O’FALLON, Mo. — A Republican colleague rebuked him on the Senate floor. A home-state newspaper editorial board declared he has “blood on his hands.” But for Josh Hawley, the Missouri senator who staged an Electoral College challenge that became the focus of a violent siege of the U.S. Capitol, the words of his political mentor were the most personal.

“Supporting Josh Hawley … was the worst decision I’ve ever made in my life,” former Missouri Sen. John Danforth told The Associated Press on Thursday. “He has consciously appealed to the worst. He has attempted to drive us apart and he has undermined public belief in our democracy. And that’s great damage.”

Aside from President Donald Trump, who roiled up supporters just before they stormed the Capitol, no politician has been more publicly blamed for Wednesday’s unprecedented assault on American democracy than Hawley. The 41-year-old first-term senator, a second-tier player through much of the Trump era, has rapidly emerged as a strident Trump ally, and may be among the most tarnished by the events of Jan. 6 for years to come.

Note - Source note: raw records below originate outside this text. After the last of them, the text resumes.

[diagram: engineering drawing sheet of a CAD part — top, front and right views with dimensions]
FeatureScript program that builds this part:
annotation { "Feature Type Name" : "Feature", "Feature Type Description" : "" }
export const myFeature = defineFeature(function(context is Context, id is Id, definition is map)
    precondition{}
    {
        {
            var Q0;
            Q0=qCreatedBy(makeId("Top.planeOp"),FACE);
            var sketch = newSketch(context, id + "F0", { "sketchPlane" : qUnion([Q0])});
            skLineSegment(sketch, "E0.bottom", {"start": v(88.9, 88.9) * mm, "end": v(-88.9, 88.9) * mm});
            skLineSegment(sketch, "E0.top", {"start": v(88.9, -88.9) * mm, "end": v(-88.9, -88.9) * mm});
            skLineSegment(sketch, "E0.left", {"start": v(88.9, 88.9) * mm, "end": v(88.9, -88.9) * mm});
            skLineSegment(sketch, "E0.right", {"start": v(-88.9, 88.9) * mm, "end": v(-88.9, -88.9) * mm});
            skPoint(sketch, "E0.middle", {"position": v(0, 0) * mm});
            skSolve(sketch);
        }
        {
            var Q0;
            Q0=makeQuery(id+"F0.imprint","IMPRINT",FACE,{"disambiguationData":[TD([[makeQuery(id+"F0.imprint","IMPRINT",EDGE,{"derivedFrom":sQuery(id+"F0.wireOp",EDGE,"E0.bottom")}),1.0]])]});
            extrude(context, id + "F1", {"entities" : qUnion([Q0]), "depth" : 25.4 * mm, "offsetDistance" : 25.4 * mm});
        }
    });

“There will be political fallout for his actions,” said Alice Stewart, a Republican strategist and former adviser to the 2016 presidential campaign of Texas Sen. Ted Cruz, who like Hawley, drew significant criticism for pushing ahead with the Electoral College challenge.

“The initial decision to oppose the will of the people was downright wrong,” Stewart said. “The post-insurrection calculation to continue the charade is fallacious and dangerous.”

The Kansas City Star went a step further, saying in an editorial posted late Wednesday that no one other than Trump was more responsible than Hawley.

“Assault on democracy: Sen. Josh Hawley has blood on his hands in Capitol coup attempt,” read the headline of the editorial.

Hawley, who defeated Democratic Sen. Claire McCaskill in 2018, was once celebrated by the Republican establishment as a rising star. The Stanford- and Yale- educated lawyer was young, ambitious and savvy.

It surprised some when he was first to announce he would endorse false claims of fraud and take up Trump’s cause, forcing House and Senate votes that would inevitably fail and in no way alter the election’s outcome.

Support of the challenge to the electoral vote count was seen as keeping in good stead with Trump’s supporters, who dominate the Republican base.

The move instantly raised his national profile. Soon Hawley and Cruz were leading about 10 other senators in the effort — notably not winning over Sens. Ben Sasse of Nebraska or Tom Cotton of Arkansas, two other young Republicans viewed as having presidential ambitions.